**OBJECTIF ÉNONCÉ A**
Dans les enregistrements, substituez « view » à « render » sur le passage allant de la ligne contenant « FITS header cards » jusqu'à celle contenant « DATE-OBS= '2023-06-10T23:48:45.350' / », bornes incluses. Réécrivez uniquement ces lignes, sans rien y modifier d'autre.

**EXTRAIT CHOISI**

════════

Il y a quelques jours, le New York Times a dévoilé l’existence d’un mystérieux rapport de renseignement, selon lequel les services secrets russes auraient transféré de l’argent aux Taliban pour tuer des soldats américains. Outre-Atlantique, de nombreux experts, politiciens et journalistes font pression sur Donald Trump pour qu’il sanctionne à nouveau la Russie. Rappelons alors qu’au milieu des années 1980, la CIA avait massivement amplifié son soutien en faveur des futurs Taliban, et ce dans le but de vaincre l’Armée rouge en Afghanistan. C’est pourquoi nous avons traduit un ancien mais passionnant article du Washington Post, qui détaille comment la CIA et ses alliés saoudiens et pakistanais ont soutenu ces islamistes – avec comme objectif central de « tuer des officiers militaires russes » à partir de 1985. Retour sur une vaste guerre secrète, que Moscou n’a certainement pas oubliée.
« Anatomie d’une victoire : la guerre clandestine de la CIA en Afghanistan »
Texte original par Steve Coll (Washington Post, 19 juillet 1992)
Traduction exclusive par Maxime Chaix
En octobre 1984, un avion C-141 Starlifter spécialement équipé transporta [le directeur de la CIA] William Casey dans une base aérienne militaire au sud d’Islamabad. Ce dernier y effectuait alors une visite confidentielle dans le but de planifier une stratégie de guerre contre les forces soviétiques en Afghanistan. Puis Casey fut héliporté vers trois camps d’entraînement secrets proches de la frontière afghane, où il observa des moudjahidines 1 tirant avec des armes lourdes et apprenant à fabriquer des bombes avec des explosifs de type plastic et des détonateurs fournis par la CIA.
Au cours de sa visite, Casey a surpris ses hôtes pakistanais en leur proposant d’étendre la guerre afghane en territoire ennemi, c’est-à-dire en Union soviétique. Il souhaitait répandre de la propagande subversive depuis l’Afghanistan vers les républiques majoritairement musulmanes du Sud de l’Union soviétique. Les Pakistanais acceptèrent cette proposition et la CIA fournit rapidement des milliers de Corans, ainsi que des livres sur les atrocités soviétiques en Ouzbékistan et des tracts sur les héros historiques du nationalisme ouzbek, selon des responsables pakistanais et occidentaux.
D’après Mohammed Yousaf, un général pakistanais qui participa à cette réunion, Casey affirma que [la CIA et ses alliés] pouvaient « faire beaucoup de dégâts en Union soviétique ».
Cette visite de Casey précéda une décision secrète prise par l’administration Reagan en mars 1985. Reflétée dans la Directive sur la décision de sécurité nationale 166, elle visait à intensifier fortement l’action clandestine des États-Unis en Afghanistan, selon des hauts responsables occidentaux. Abandonnant une politique de simple harcèlement de l’occupant soviétique, l’équipe de Reagan décida secrètement de saturer le champ de bataille afghan avec un éventail de haute technologie et d’expertise militaire dans le but d’attaquer et de démoraliser les soldats et les commandants russes. Casey y voyait une excellente occasion de frapper un empire soviétique débordé et potentiellement vulnérable.

════════

**ENTRÉES DE DONNÉES**
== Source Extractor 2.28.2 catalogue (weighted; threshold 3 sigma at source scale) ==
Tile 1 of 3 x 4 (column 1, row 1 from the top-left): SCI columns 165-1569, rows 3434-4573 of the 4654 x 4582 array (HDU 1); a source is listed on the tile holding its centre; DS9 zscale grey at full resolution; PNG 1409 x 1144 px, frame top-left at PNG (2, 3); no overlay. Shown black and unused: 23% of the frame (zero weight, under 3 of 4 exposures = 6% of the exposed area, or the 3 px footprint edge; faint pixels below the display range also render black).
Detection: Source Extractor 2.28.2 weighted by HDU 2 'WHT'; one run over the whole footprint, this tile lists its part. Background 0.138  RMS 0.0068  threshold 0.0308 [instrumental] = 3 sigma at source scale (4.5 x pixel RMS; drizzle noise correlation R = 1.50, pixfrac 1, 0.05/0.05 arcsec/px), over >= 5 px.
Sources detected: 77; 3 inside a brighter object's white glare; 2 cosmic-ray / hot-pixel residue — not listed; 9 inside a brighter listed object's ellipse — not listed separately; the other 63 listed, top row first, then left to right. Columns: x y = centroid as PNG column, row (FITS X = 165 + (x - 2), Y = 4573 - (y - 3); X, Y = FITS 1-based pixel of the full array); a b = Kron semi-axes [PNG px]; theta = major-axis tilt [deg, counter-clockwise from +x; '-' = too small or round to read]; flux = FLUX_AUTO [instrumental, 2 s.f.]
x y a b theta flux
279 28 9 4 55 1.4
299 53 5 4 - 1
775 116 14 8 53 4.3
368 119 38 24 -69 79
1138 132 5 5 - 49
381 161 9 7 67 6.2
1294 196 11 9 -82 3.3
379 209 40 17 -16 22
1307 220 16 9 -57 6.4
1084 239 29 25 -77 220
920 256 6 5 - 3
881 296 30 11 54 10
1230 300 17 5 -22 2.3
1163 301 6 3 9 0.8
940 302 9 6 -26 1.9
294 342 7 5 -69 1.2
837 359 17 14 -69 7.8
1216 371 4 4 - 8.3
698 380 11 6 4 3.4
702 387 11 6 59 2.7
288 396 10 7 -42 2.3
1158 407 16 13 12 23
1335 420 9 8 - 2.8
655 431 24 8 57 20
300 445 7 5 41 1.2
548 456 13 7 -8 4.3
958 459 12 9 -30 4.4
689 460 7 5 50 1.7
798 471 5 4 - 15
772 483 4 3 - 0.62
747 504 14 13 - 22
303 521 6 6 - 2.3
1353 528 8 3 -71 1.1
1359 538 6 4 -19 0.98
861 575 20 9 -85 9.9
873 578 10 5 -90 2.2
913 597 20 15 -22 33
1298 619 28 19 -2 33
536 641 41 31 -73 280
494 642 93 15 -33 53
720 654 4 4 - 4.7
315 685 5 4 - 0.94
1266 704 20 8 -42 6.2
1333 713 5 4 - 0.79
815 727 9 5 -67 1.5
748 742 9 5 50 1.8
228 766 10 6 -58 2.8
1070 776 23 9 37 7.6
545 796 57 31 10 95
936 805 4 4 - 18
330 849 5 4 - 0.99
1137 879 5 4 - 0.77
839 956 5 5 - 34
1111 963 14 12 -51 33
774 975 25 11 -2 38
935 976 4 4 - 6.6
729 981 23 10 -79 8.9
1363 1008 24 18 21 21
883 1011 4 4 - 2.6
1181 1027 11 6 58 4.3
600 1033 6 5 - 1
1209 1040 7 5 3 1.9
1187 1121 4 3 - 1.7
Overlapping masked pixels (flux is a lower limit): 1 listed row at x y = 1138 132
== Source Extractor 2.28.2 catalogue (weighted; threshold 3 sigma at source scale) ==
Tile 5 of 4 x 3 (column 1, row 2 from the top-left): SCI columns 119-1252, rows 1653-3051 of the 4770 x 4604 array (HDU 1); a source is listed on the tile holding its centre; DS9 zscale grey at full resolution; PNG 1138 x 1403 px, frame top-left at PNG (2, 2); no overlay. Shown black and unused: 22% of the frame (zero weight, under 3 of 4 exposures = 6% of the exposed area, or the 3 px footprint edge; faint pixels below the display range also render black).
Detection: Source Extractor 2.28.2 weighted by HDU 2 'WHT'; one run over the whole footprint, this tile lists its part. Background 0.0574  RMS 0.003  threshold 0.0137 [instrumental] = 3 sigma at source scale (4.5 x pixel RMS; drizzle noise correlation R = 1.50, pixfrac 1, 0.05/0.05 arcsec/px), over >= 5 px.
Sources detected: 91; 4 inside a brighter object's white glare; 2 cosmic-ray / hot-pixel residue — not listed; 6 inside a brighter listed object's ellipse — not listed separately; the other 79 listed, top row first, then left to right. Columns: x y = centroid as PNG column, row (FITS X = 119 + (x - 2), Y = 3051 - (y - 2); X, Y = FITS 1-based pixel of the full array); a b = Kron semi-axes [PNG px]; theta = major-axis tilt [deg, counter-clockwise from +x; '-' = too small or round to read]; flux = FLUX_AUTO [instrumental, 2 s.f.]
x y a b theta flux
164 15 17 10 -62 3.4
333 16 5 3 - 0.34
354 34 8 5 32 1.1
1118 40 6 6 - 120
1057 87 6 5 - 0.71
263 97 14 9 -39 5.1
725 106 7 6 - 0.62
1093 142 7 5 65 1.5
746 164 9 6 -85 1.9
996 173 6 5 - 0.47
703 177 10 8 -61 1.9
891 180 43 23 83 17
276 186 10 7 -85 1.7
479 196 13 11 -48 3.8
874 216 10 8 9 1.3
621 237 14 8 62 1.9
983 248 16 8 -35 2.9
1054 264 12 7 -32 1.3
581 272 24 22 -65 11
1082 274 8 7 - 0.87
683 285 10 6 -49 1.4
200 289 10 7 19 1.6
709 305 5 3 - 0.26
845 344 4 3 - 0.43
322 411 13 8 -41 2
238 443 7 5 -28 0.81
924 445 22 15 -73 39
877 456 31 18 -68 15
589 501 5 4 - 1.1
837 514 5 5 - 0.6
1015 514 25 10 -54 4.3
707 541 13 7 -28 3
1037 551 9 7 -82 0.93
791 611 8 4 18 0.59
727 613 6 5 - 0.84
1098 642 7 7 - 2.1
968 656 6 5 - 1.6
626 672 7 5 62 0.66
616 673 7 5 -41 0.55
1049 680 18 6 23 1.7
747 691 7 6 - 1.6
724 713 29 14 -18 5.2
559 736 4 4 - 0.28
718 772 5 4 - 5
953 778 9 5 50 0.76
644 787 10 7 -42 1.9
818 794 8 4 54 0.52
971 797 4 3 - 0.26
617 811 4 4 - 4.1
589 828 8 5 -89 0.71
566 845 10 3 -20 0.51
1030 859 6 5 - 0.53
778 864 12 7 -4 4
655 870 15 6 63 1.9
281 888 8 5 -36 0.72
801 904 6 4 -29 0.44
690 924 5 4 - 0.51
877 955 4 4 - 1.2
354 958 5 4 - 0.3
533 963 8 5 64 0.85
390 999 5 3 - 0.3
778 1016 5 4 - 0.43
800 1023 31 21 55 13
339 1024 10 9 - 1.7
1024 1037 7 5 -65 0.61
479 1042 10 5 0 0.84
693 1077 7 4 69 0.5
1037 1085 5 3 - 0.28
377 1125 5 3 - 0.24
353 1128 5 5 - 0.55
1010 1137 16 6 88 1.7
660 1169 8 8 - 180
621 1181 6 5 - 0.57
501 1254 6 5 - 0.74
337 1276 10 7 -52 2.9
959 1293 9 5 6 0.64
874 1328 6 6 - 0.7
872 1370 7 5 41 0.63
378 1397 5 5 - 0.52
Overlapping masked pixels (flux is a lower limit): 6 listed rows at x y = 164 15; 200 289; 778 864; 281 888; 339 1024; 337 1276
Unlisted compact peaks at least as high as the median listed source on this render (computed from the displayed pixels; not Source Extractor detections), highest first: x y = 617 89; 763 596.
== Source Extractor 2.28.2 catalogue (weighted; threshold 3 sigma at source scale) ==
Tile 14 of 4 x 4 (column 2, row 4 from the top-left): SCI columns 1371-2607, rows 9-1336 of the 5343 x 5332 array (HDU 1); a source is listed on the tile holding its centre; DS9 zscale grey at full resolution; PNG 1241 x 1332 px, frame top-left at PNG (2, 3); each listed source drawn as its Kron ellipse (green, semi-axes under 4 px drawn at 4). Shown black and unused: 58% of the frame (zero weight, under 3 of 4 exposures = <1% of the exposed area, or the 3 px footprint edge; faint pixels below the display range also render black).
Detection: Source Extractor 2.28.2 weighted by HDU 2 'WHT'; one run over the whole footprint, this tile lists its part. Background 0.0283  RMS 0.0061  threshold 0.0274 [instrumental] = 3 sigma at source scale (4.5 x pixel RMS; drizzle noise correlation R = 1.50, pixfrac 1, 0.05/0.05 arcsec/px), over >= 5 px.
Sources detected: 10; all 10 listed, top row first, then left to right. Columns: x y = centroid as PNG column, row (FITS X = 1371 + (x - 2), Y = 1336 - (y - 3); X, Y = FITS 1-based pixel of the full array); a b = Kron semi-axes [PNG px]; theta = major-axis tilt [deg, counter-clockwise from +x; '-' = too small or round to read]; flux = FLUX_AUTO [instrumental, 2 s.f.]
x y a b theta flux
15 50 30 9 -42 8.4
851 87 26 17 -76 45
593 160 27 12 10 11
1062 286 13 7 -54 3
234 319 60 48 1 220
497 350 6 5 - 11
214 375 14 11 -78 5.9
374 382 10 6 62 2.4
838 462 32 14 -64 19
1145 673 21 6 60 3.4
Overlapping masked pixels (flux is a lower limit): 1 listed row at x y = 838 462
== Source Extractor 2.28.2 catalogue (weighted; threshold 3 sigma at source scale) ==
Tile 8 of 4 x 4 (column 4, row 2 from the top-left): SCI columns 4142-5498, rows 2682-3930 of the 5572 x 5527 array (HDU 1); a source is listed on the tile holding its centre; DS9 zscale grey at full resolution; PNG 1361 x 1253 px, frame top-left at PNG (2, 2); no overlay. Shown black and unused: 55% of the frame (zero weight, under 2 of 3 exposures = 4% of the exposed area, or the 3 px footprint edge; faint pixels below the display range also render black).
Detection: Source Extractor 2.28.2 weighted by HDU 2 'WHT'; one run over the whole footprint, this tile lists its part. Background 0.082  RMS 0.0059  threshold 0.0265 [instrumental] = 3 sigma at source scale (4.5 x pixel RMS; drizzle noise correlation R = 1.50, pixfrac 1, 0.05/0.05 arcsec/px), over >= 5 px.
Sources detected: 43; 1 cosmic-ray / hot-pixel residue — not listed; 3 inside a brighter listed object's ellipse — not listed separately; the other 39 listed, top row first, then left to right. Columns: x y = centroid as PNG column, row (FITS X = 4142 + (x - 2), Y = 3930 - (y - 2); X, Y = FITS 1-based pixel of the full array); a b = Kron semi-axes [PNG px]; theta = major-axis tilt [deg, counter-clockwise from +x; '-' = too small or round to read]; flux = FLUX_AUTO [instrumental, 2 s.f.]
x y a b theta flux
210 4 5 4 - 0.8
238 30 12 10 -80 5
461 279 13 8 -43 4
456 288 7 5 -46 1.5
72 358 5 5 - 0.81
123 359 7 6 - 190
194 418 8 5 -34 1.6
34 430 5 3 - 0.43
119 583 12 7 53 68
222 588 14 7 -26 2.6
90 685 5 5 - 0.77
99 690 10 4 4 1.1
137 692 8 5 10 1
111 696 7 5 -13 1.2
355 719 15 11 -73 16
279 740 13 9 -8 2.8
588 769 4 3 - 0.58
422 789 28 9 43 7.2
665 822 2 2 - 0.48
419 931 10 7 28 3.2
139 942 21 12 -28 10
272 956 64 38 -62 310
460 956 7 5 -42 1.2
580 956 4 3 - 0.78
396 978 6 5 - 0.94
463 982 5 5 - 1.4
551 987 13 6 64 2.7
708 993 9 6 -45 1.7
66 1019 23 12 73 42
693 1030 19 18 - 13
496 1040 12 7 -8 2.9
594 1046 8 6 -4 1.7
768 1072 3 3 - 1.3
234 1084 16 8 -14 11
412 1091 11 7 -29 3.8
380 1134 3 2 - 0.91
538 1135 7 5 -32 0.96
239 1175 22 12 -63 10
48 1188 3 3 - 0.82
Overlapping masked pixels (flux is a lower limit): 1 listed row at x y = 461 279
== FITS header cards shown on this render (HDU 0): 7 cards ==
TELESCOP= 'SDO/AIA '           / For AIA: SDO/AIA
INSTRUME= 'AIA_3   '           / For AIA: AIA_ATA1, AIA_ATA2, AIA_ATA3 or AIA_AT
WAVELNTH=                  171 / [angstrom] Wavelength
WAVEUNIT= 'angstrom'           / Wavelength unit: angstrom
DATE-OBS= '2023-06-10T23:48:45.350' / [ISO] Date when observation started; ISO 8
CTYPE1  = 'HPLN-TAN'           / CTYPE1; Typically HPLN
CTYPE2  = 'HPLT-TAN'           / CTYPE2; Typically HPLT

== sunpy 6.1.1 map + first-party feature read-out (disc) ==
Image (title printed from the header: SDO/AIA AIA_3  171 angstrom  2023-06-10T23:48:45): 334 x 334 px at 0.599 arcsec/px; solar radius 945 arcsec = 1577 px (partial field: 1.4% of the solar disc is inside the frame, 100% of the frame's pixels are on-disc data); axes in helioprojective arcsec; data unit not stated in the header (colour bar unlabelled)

════════

**OBJECTIF ÉNONCÉ B**
D'après l'extrait choisi, en quel mois et en quelle année l'administration Reagan a-t-elle pris la décision secrète reflétée dans la Directive sur la décision de sécurité nationale 166 ?

**RÉPONSE ATTENDUE A**
== FITS header cards shown on this view (HDU 0): 7 cards ==
TELESCOP= 'SDO/AIA '           / For AIA: SDO/AIA
INSTRUME= 'AIA_3   '           / For AIA: AIA_ATA1, AIA_ATA2, AIA_ATA3 or AIA_AT
WAVELNTH=                  171 / [angstrom] Wavelength
WAVEUNIT= 'angstrom'           / Wavelength unit: angstrom
DATE-OBS= '2023-06-10T23:48:45.350' / [ISO] Date when observation started; ISO 8

**RÉPONSE ATTENDUE B**
En mars 1985.